▸ What the task requires
Filter the data for lines with the word "CROSS", then copy every line so identified.

── Given information

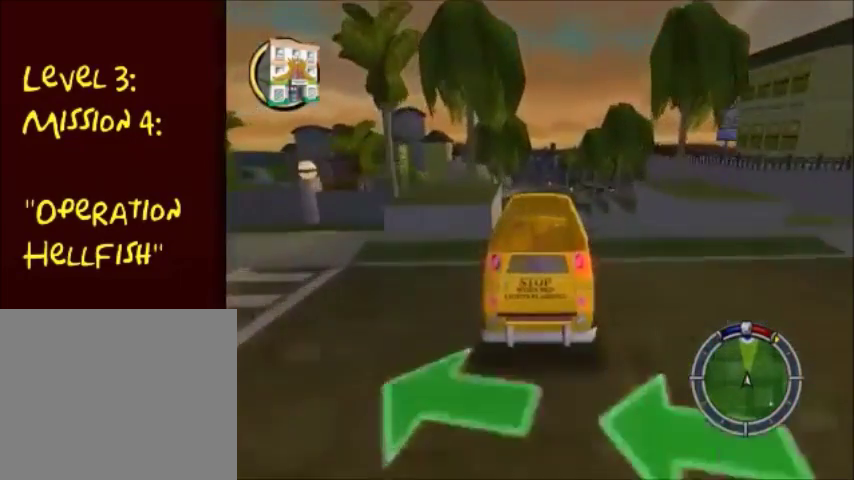
{"buttons": ["CROSS"], "left_stick": "right", "right_stick": "center", "events": [[167, "left_stick", "right"]]}
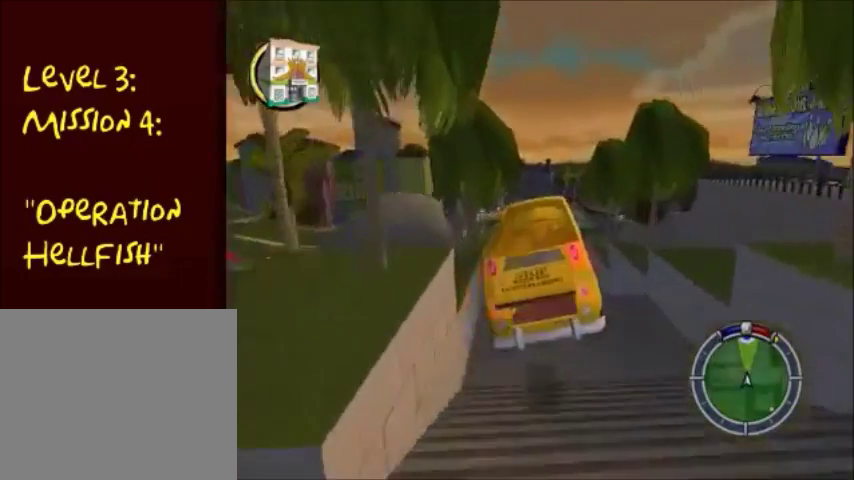
{"buttons": ["CROSS"], "left_stick": "right", "right_stick": "center", "events": [[67, "left_stick", "center"], [301, "left_stick", "right"]]}
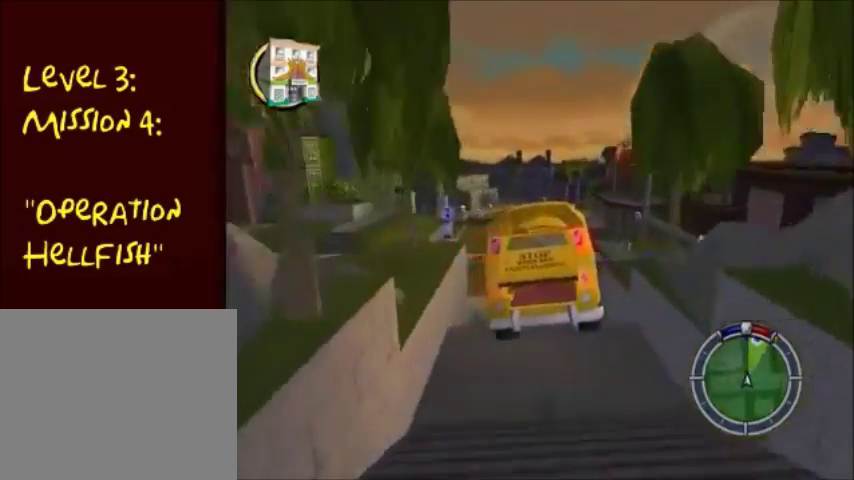
{"buttons": ["CROSS"], "left_stick": "right", "right_stick": "center", "events": []}
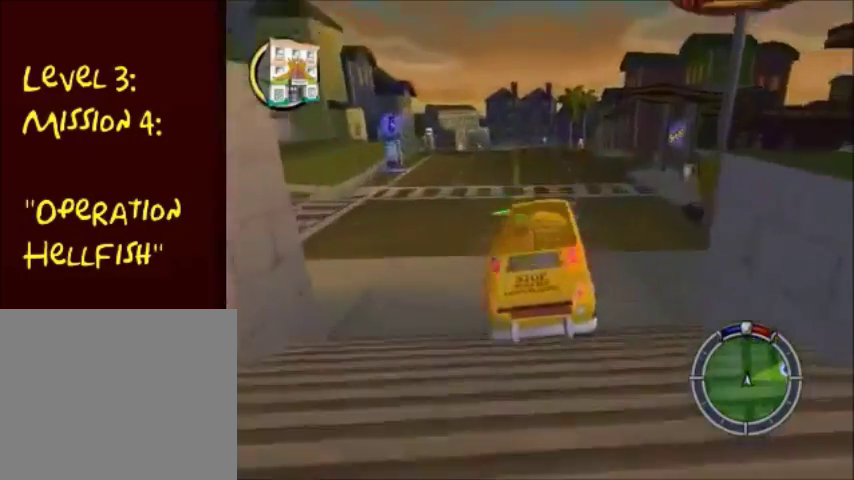
{"buttons": ["SQUARE"], "left_stick": "right", "right_stick": "center", "events": [[134, "SQUARE", "down"], [267, "CROSS", "up"]]}
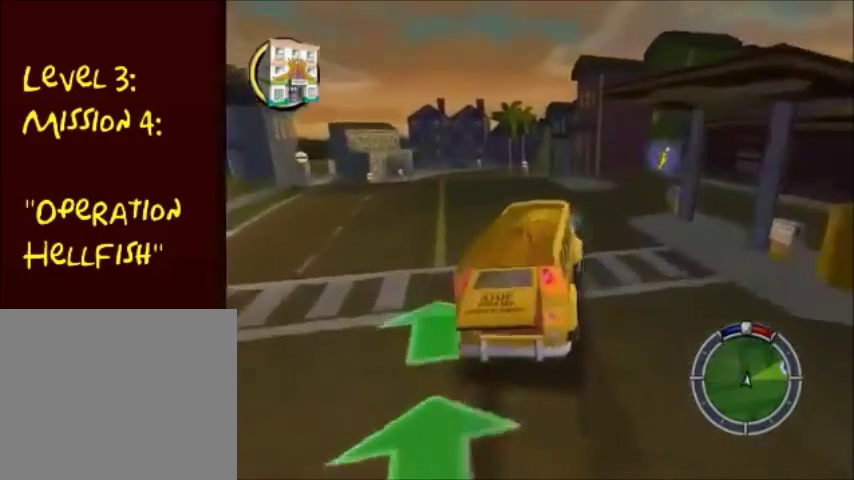
{"buttons": ["SQUARE"], "left_stick": "right", "right_stick": "center", "events": []}
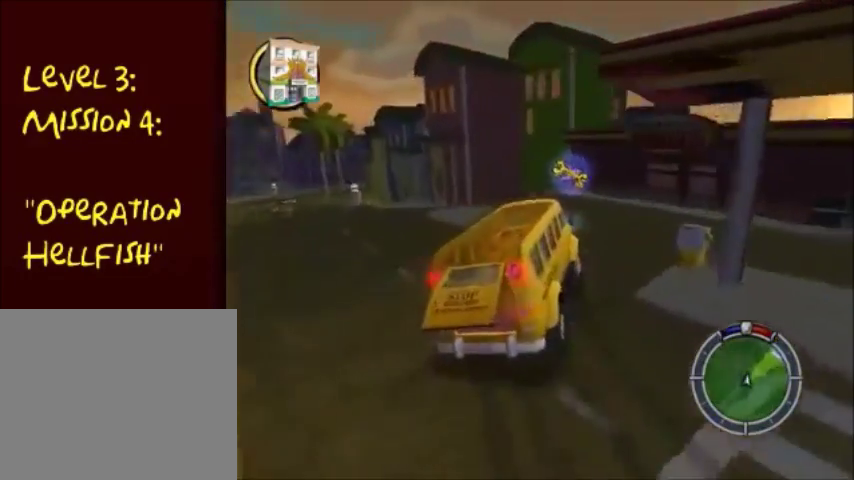
{"buttons": ["SQUARE"], "left_stick": "right", "right_stick": "center", "events": []}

────

▸ Response to the exercise
{"buttons": ["CROSS"], "left_stick": "right", "right_stick": "center", "events": [[167, "left_stick", "right"]]}
{"buttons": ["CROSS"], "left_stick": "right", "right_stick": "center", "events": [[67, "left_stick", "center"], [301, "left_stick", "right"]]}
{"buttons": ["CROSS"], "left_stick": "right", "right_stick": "center", "events": []}
{"buttons": ["SQUARE"], "left_stick": "right", "right_stick": "center", "events": [[134, "SQUARE", "down"], [267, "CROSS", "up"]]}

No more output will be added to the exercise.